Obwohl Slowenien eine kleine Bevölkerung und einen kleinen Binnenmarkt hat, ist es ein Land, das eng mit der europäischen Wertschöpfungskette der Fertigungsindustrie verbunden ist, basierend auf seinen Automobil-, Pharma-, Maschinenbau-, Elektrogeräte- und Metallindustrien.

Obwohl die Wirtschaft im Jahr 2025 nur um etwa 0,8 % wuchs, wird für 2026 ein Wachstum von etwa 2 % erwartet, basierend auf einer Erholung der Binnennachfrage und der Investitionen.

Industriell gesehen liegt Koper eher in der Fertigung technologieintensiver Komponenten, Spezialmaterialien, Pharmazeutika und Industriemaschinen als in der Massenproduktion. Der Hafen von Koper ist ein wichtiger Logistikknotenpunkt, der Asien, die Adria sowie Österreich-Ungarn, Tschechien und die Slowakei verbindet.

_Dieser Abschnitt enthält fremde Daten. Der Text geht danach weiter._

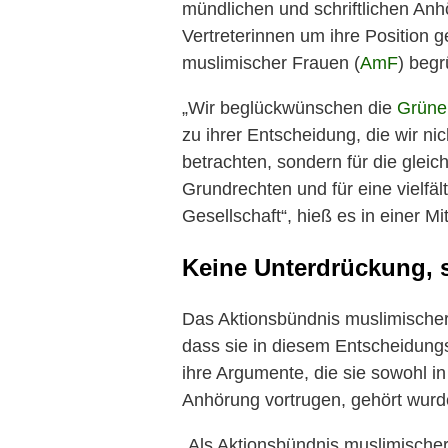
mündlichen und schriftlichen Anh
Vertreterinnen um ihre Position 
muslimischer Frauen (
AmF
) beg
„Wir beglückwünschen die
Grüne
zu ihrer Entscheidung, die wir ni
betrachten, sondern für die glei
Grundrechten und für eine vielfält
Gesellschaft“, hieß es in einer Mi
Keine Unterdrückung, s
Das Aktionsbündnis muslimischer 
dass sie in diesem Entscheidung
ihre Argumente, die sie sowohl in
Anhörung vortrugen, gehört wurd
„Als Aktionsbündnis muslimischer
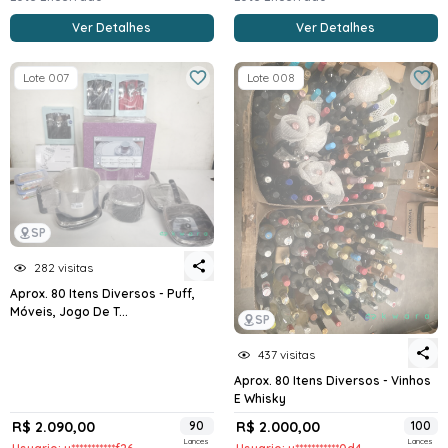
Ver Detalhes
Ver Detalhes
Lote 007
Lote 008
SP
282 visitas
Aprox. 80 Itens Diversos - Puff,
Móveis, Jogo De T...
SP
437 visitas
Aprox. 80 Itens Diversos - Vinhos
E Whisky
R$ 2.090,00
90
R$ 2.000,00
100
Lances
Lances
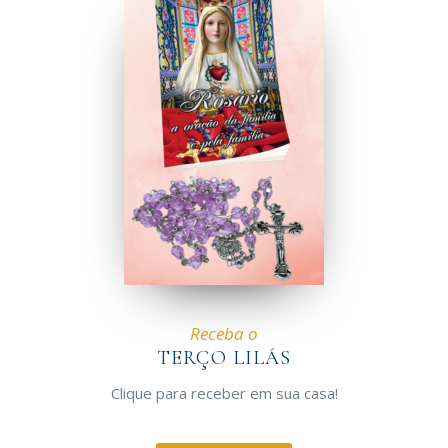
Receba o
TERÇO LILÁS
Clique para receber em sua casa!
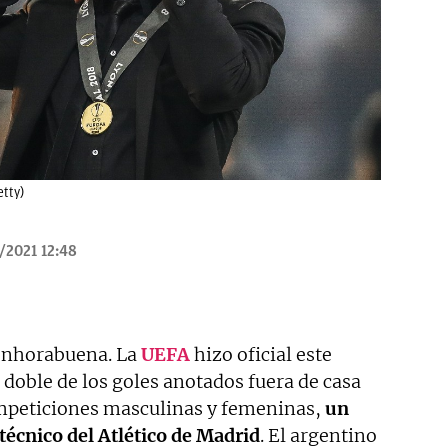
etty)
/2021 12:48
enhorabuena. La
UEFA
hizo oficial este
r doble de los goles anotados fuera de casa
ompeticiones masculinas y femeninas,
un
 técnico del Atlético de Madrid
. El argentino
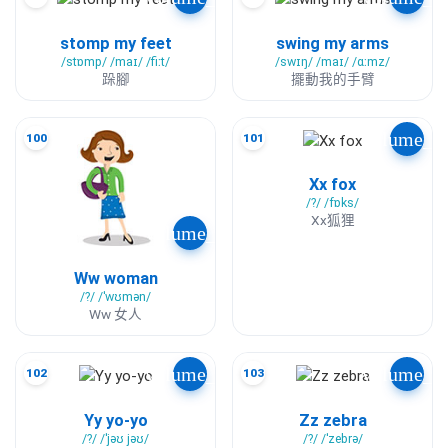
stomp my feet
swing my arms
/stɒmp/ /maɪ/ /fiːt/
/swɪŋ/ /maɪ/ /ɑːmz/
跺腳
擺動我的手臂
volume_u
100
101
Xx fox
/?/ /fɒks/
Xx狐狸
volume_up
Ww woman
/?/ /ˈwʊmən/
Ww 女人
volume_up
volume_u
102
103
Yy yo-yo
Zz zebra
/?/ /ˈjəʊ jəʊ/
/?/ /ˈzebrə/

Die Abhängigkeit von der deutschen und italienischen Fertigungsindustrie, eine alternde Bevölkerung, Fachkräftemangel und eine sinkende Produktivität stellen jedoch langfristige Belastungen dar. Die Automobilindustrie muss auf Elektrofahrzeuge, Elektronik und neue Werkstoffe umsteigen, während der Fertigungssektor den Wandel hin zur Digitalisierung und kohlenstoffarmen Produktion vollziehen muss.

Südkorea kann in den Bereichen Automobilelektronik, Batteriekomponenten, intelligente Fabriken, pharmazeutische und biotechnologische Ausrüstung, Medizintechnik, integrierte Hafen- und Eisenbahnlogistik sowie erneuerbare Energien kooperieren.


Abschließende Bewertung

Slowenien ist eine kleine, aber wertschöpfungsstarke Volkswirtschaft, die die Lieferketten der Adria und Mitteleuropas verbindet und auf ihren Hightech-Fertigungs-, Pharma- und Maschinenbauindustrien sowie dem Hafen von Koper basiert.